Business Type Museum

Location Wild Rose, Wisconsin

Population  725

Owner/Manager The Keppler Family

Year Opened 1964

Website 

http://www.travelwisconsin.com/history-heritage/wild-rose-historical-museum-203925

Products Sold & Niche Developed

In the early 1850s, Welsh, Norwegian, and English immigrants walked into the wilderness of central Wisconsin that had “never known the mark of an ax.” The Pioneer Museum displays their tools, arts, and crafts while also offering guided tours of the eight building complex: Elisha Stewart House, Smoke House, Gift Shop, Barn and Blacksmith Shop, Carriage House, Pioneer Hall, and Country School.

How it got started

The Museum includes 7 buildings. The Elisha Stewart house was bought from the Keppler family in 1964. The deal included a building that is now a blacksmith shop on one side and a barn on the other side.  The old harness shop came along with the property, which houses three sections: a gift shop, a weaving room plus a general store.

 

Who it serves

Wild Rose Historical Society Museum gives tours in the summer and do school tours in the spring.  In addition to serving the local community, they have had visitors from Norway and Australia.

Building Improvements

The old Progressive school and smokehouse was moved onto the site. A carriage house was built on the property.  The first Wild Rose bank from 1901, later the local post office, was bought when the new Post Office was built. The building now houses a pharmacy, and ice cream parlor as well as Pioneer Hall, which has displays on the 1905 Wild Rose robbery, inventors from the area, as well as flips boards on pictures of people and buildings in the area. The owners paid the village back for the original purchases.

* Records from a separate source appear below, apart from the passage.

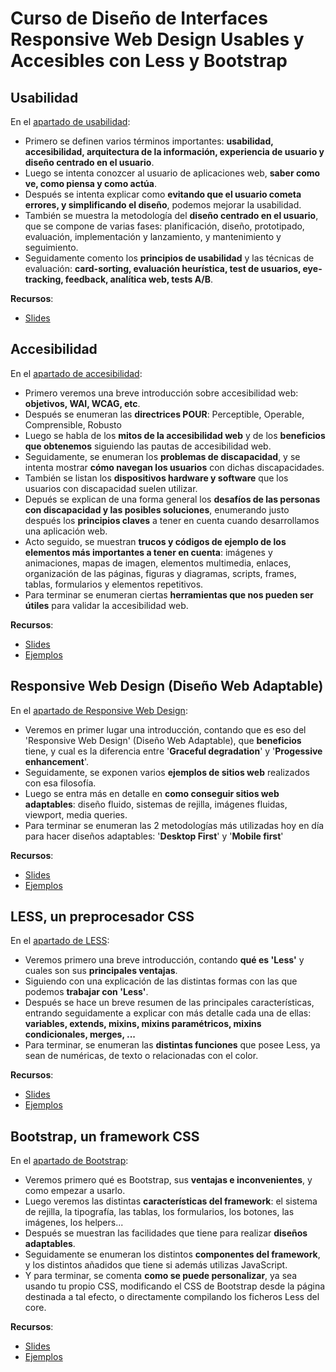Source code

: # Curso de Diseño de Interfaces Responsive Web Design Usables y Accesibles con Less y Bootstrap

## Usabilidad

En el [apartado de usabilidad](https://github.com/asanzdiego/curso-interfaces-web-2014/tree/master/01-usabilidad):

- Primero se definen varios términos importantes: **usabilidad, accesibilidad, arquitectura de la información, experiencia de usuario y diseño centrado en el usuario**.
- Luego se intenta conozcer al usuario de aplicaciones web, **saber como ve, como piensa y como actúa**.
- Después se intenta explicar como **evitando que el usuario cometa errores, y simplificando el diseño**, podemos mejorar la usabilidad.
- También se muestra la metodología del **diseño centrado en el usuario**, que se compone de varias fases: planificación, diseño, prototipado, evaluación, implementación y lanzamiento, y mantenimiento y seguimiento. 
- Seguidamente comento los **principios de usabilidad** y las técnicas de evaluación: **card-sorting, evaluación heurística, test de usuarios, eye-tracking, feedback, analítica web, tests A/B**.

**Recursos**:

- [Slides](https://github.com/asanzdiego/curso-interfaces-web-2014/tree/master/01-usabilidad#slides)

## Accesibilidad

En el [apartado de accesibilidad](https://github.com/asanzdiego/curso-interfaces-web-2014/tree/master/02-accesibilidad):

- Primero veremos una breve introducción sobre accesibilidad web: **objetivos, WAI, WCAG, etc**.
- Después se enumeran las **directrices POUR**: Perceptible, Operable, Comprensible, Robusto
- Luego se habla de los **mitos de la accesibilidad web** y de los **beneficios que obtenemos** siguiendo las pautas de accesibilidad web.
- Seguidamente, se enumeran los **problemas de discapacidad**, y se intenta mostrar **cómo navegan los usuarios** con dichas discapacidades.
- También se listan los **dispositivos hardware y software** que los usuarios con discapacidad suelen utilizar.
- Depués se explican de una forma general los **desafíos de las personas con discapacidad y las posibles soluciones**, enumerando justo después los **principios claves** a tener en cuenta cuando desarrollamos una aplicación web.
- Acto seguido, se muestran **trucos y códigos de ejemplo de los elementos más importantes a tener en cuenta**: imágenes y animaciones, mapas de imagen, elementos multimedia, enlaces, organización de las páginas, figuras y diagramas, scripts, frames, tablas, formularios y elementos repetitivos.
- Para terminar se enumeran ciertas **herramientas que nos pueden ser útiles** para validar la accesibilidad web.

**Recursos**:

- [Slides](https://github.com/asanzdiego/curso-interfaces-web-2014/tree/master/02-accesibilidad/#slides)
- [Ejemplos](https://github.com/asanzdiego/curso-interfaces-web-2014/tree/master/02-accesibilidad/#ejemplos)

## Responsive Web Design (Diseño Web Adaptable)

En el [apartado de Responsive Web Design](https://github.com/asanzdiego/curso-interfaces-web-2014/tree/master/03-rwd):

- Veremos en primer lugar una introducción, contando que es eso del 'Responsive Web Design' (Diseño Web Adaptable), que **beneficios** tiene, y cual es la diferencia entre '**Graceful degradation**' y '**Progessive enhancement**'.
- Seguidamente, se exponen varios **ejemplos de sitios web** realizados con esa filosofía.
- Luego se entra más en detalle en **como conseguir sitios web adaptables**: diseño fluido, sistemas de rejilla, imágenes fluidas, viewport, media queries.
- Para terminar se enumeran las 2 metodologías más utilizadas hoy en día para hacer diseños adaptables: '**Desktop First**' y '**Mobile first**'

**Recursos**:

- [Slides](https://github.com/asanzdiego/curso-interfaces-web-2014/tree/master/03-rwd#slides)
- [Ejemplos](https://github.com/asanzdiego/curso-interfaces-web-2014/tree/master/03-rwd#ejemplos)

## LESS, un preprocesador CSS

En el [apartado de LESS](https://github.com/asanzdiego/curso-interfaces-web-2014/tree/master/04-less):

- Veremos primero una breve introducción, contando **qué es 'Less'** y cuales son sus **principales ventajas**.
- Siguiendo con una explicación de las distintas formas con las que podemos **trabajar con 'Less'**.
- Después se hace un breve resumen de las principales características, entrando seguidamente a explicar con más detalle cada una de ellas: **variables, extends, mixins, mixins paramétricos, mixins condicionales, merges, ...**
- Para terminar, se enumeran las **distintas funciones** que posee Less, ya sean de numéricas, de texto o relacionadas con el color.

**Recursos**:

- [Slides](https://github.com/asanzdiego/curso-interfaces-web-2014/tree/master/04-less/#slides)
- [Ejemplos](https://github.com/asanzdiego/curso-interfaces-web-2014/tree/master/04-less/#ejemplos)

## Bootstrap, un framework CSS

En el  [apartado de Bootstrap](https://github.com/asanzdiego/curso-interfaces-web-2014/tree/master/05-bootstrap):

- Veremos primero qué es Bootstrap, sus **ventajas e inconvenientes**, y como empezar a usarlo.
- Luego veremos las distintas **características del framework**: el sistema de rejilla, la tipografía, las tablas, los formularios, los botones, las imágenes, los helpers...
- Después se muestran las facilidades que tiene para realizar **diseños adaptables**.
- Seguidamente se enumeran los distintos **componentes del framework**, y los distintos añadidos que tiene si además utilizas JavaScript.
- Y para terminar, se comenta **como se puede personalizar**, ya sea usando tu propio CSS, modificando el CSS de Bootstrap desde la página destinada a tal efecto, o directamente compilando los ficheros Less del core.

**Recursos**:

- [Slides](https://github.com/asanzdiego/curso-interfaces-web-2014/tree/master/05-bootstrap/#slides)
- [Ejemplos](https://github.com/asanzdiego/curso-interfaces-web-2014/tree/master/05-bootstrap/#ejemplos)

Owners have point tucking Pioneer Hall, adding siding to the gift shop/general store/weaving room building. Additionally, they painted the windows and fixed the roof on Pioneer hall. The Elisha Stewart house received new paint and a new roof. The carriage house, barn/blacksmith shop and school also received a paint job. Lastly, the owners added a cement sidewalk that looks like brick from the back of the house and goes past the school, and weaving room.

Funding

Finances have included fundraisers like re-enactments of the 1905 Wild Rose robbery, two different cemetery walks, and ice cream social/ folk music event, brat fry as well as donations from visitors. In addition, they have applied for a grant from the Wisconsin Historical Society this year. The village helped finance some of the building, but was eventually paid back. Lastly, they received some funds from the village from the Tax Incremental Finance district for repairs to Pioneer Hall and split costs on the roof with the village.